Projet de loi sur la libération conditionnelle : Le cas Öcalan et les implications pour les prisonniers politiques
Travaux de la Commission parlementaire sur l’unité nationale, la fraternité et la démocratie
La Commission sur l’unité nationale, la fraternité et la démocratie, récemment établie au sein du Parlement turc, a achevé ses travaux et présenté son rapport. Ce document de 68 pages, qui sera soumis à un vote prochainement, aborde la question du “droit à l’espoir” sans le définir explicitement. Cependant, il fait référence aux principes universels du droit pénal concernant les durées de peine.
Vers une révision des peines et des libérations
Une disposition notable du rapport stipule que “aucune action ne devrait être qualifiée de crime terroriste si elle ne contient pas de violence, et les actes qui relèvent de la liberté d’expression ne devraient pas être considérés comme des crimes terroristes”. Cette formulation ouvre la voie à une révision potentielle des peines, permettant ainsi l’éventuelle libération de figures politiques telles que l’ancien coprésident du HDP, Selahattin Demirtaş, ainsi que de certains maires du CHP et des détenus liés aux manifestations de Gezi, suite à des modifications législatives.

Par ailleurs, une “garantie légale” a été demandée pour toutes les personnes ayant participé aux travaux de la commission. Il a également été souligné que des poursuites judiciaires doivent impérativement être engagées contre les membres d’organisations illégales.
L’achèvement des travaux de la commission devrait entraîner des amendements aux lois concernant le Code pénal turc (TCK), la loi sur la lutte contre le terrorisme, le Code de procédure pénale et le régime d’exécution des peines. Dans l’éventualité où la libération d’Abdullah Öcalan serait envisagée dans le cadre du “droit à l’espoir”, des discussions sont en cours concernant la possibilité qu’il poursuive sa vie sur l’île d’İmralı, voire qu’il réside dans une maison sur place.
Sécurité et conditions de vie potentielles pour Öcalan
La perspective d’une libération d’Öcalan soulève des questions de sécurité. Il est évalué qu’une résidence dans une grande ville pourrait engendrer des problèmes de sécurité et un flux de visiteurs difficile à gérer. C’est pourquoi des arrangements tels qu’un logement sur l’île d’İmralı sont envisagés, permettant des rencontres avec des visiteurs transportés par des navettes régulières et un maintien du contact avec le monde extérieur via Internet.

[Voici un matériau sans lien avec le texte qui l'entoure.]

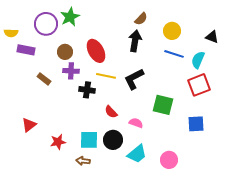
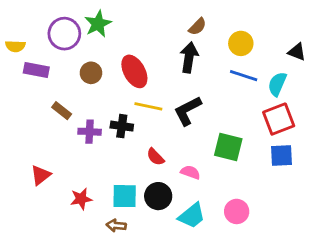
purple cross: (71, 71) -> (90, 132), moved
blue square: (196, 124) -> (281, 155), moved
pink circle: (169, 160) -> (237, 211), moved

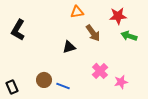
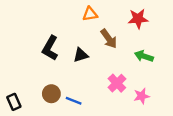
black L-shape: (18, 30) -> (50, 48), moved
green arrow: (129, 36) -> (144, 56), moved

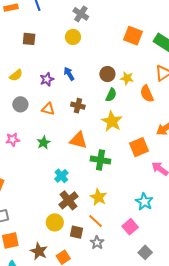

À ce propos, Mehmet Uçum, conseiller principal du Président, a indiqué que si le “droit à l’espoir” était adopté, les condamnés pour appartenance au FETÖ pourraient être libérés au plus tôt en 2046.
Le “Droit à l’espoir” : Un nouveau cadre pour les peines de longue durée
Le “droit à l’espoir” tel que conçu, vise à permettre aux condamnés à la prison à vie aggravée, après avoir purgé 25 ans de détention, de bénéficier d’une libération conditionnelle après une évaluation par un comité. Abdullah Öcalan, emprisonné depuis 1999, cumule 27 ans de détention.

Une comparaison avec Nelson Mandela
La situation du leader du PKK, Abdullah Öcalan, suscite des parallèles avec le traitement réservé à Nelson Mandela en Afrique du Sud. Mandela fut condamné à la prison à vie en 1964 pour des motifs tels que “l’incitation du peuple, la mise en place de sabotages et d’assassinats”. Après 27 ans passés dans la prison de Robben Island, il fut gracié en 1990 par le président De Klerk. Mandela est resté sur l’île pendant un certain temps avant de réintégrer la vie civile. Il est décédé le 5 décembre 2013.
Appel à l’unité pour la paix
Tuncer Bakırhan, coprésident du DEM Parti, a lancé un appel à toutes les forces politiques lors de la réunion du groupe de son parti au Parlement. Il a invité l’ensemble des partis politiques à se réunir lors d’un sommet sous l’égide du Président Recep Tayyip Erdoğan. “Laissons de côté nos divergences, rassemblons-nous en tant que leaders politiques pour le bien et la paix de la Turquie, et discutons des solutions”, a-t-il déclaré. Bakırhan a plaidé pour que le statut et les conditions de travail d’Abdullah Öcalan soient officiellement et légalement garantis, et non pas seulement appliqués de facto.